- **RECORDS SUPPLIED**
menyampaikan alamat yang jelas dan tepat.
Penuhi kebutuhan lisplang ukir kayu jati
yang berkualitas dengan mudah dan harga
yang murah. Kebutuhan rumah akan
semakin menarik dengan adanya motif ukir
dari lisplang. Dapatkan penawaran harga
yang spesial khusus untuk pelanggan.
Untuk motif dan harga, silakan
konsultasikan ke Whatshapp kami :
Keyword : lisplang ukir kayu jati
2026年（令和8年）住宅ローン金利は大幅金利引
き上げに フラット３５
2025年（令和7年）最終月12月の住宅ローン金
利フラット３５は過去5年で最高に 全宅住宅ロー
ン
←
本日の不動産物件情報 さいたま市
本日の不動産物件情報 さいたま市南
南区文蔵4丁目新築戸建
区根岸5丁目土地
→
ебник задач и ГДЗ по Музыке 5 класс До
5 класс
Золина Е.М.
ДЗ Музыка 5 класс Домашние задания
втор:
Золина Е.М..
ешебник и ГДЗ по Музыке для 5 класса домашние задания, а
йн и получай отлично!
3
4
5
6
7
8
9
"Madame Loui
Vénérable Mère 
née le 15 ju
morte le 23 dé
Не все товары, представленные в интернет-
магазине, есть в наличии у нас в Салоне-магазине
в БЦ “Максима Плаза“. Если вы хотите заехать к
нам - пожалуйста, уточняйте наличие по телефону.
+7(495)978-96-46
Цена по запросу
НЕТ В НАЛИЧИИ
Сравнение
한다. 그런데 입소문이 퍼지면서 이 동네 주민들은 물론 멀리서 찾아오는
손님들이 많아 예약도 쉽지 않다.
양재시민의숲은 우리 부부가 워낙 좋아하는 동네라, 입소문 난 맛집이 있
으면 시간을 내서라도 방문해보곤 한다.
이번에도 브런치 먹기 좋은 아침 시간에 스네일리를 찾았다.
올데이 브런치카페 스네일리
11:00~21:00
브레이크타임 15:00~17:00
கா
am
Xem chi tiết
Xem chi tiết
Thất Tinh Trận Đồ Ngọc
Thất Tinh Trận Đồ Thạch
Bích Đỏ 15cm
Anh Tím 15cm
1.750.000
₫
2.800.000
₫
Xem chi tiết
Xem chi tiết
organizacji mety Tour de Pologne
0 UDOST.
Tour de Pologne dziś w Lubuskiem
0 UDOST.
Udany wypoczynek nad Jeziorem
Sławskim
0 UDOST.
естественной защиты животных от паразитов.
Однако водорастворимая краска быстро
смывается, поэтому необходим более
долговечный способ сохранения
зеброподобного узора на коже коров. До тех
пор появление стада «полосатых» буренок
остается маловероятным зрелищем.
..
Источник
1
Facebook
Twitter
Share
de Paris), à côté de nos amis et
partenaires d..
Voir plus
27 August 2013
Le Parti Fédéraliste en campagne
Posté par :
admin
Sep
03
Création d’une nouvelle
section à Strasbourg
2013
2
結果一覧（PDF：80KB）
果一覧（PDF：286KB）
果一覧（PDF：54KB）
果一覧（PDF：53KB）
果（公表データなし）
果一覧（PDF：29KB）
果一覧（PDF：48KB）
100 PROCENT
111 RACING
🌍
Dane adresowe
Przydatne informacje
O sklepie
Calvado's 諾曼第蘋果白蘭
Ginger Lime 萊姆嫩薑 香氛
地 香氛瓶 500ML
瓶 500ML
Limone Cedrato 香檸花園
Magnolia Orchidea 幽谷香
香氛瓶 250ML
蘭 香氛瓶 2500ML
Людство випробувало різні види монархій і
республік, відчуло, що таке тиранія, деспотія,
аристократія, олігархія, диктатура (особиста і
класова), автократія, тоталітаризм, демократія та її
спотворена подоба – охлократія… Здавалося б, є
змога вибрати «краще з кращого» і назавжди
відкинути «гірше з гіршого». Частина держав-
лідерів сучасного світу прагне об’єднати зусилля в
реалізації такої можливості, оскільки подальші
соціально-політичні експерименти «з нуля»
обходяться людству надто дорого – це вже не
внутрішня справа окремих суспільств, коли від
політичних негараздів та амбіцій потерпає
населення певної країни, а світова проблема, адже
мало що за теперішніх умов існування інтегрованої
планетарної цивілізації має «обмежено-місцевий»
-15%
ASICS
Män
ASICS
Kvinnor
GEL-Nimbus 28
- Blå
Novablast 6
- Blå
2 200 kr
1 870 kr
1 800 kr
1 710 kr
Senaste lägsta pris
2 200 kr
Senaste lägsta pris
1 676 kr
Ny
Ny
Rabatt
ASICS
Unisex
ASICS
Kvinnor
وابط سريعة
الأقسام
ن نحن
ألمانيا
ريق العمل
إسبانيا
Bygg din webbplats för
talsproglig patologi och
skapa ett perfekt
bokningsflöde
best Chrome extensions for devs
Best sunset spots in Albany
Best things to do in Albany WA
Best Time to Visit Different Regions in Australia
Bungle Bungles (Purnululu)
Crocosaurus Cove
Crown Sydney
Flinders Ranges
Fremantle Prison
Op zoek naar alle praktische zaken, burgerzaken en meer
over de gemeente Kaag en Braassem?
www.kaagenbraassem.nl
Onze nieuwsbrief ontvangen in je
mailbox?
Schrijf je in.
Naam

- **WORK TO COMPLETE**
In the listing, return each line containing the string "motif".

- **WRITTEN ANSWER**
semakin menarik dengan adanya motif ukir
Untuk motif dan harga, silakan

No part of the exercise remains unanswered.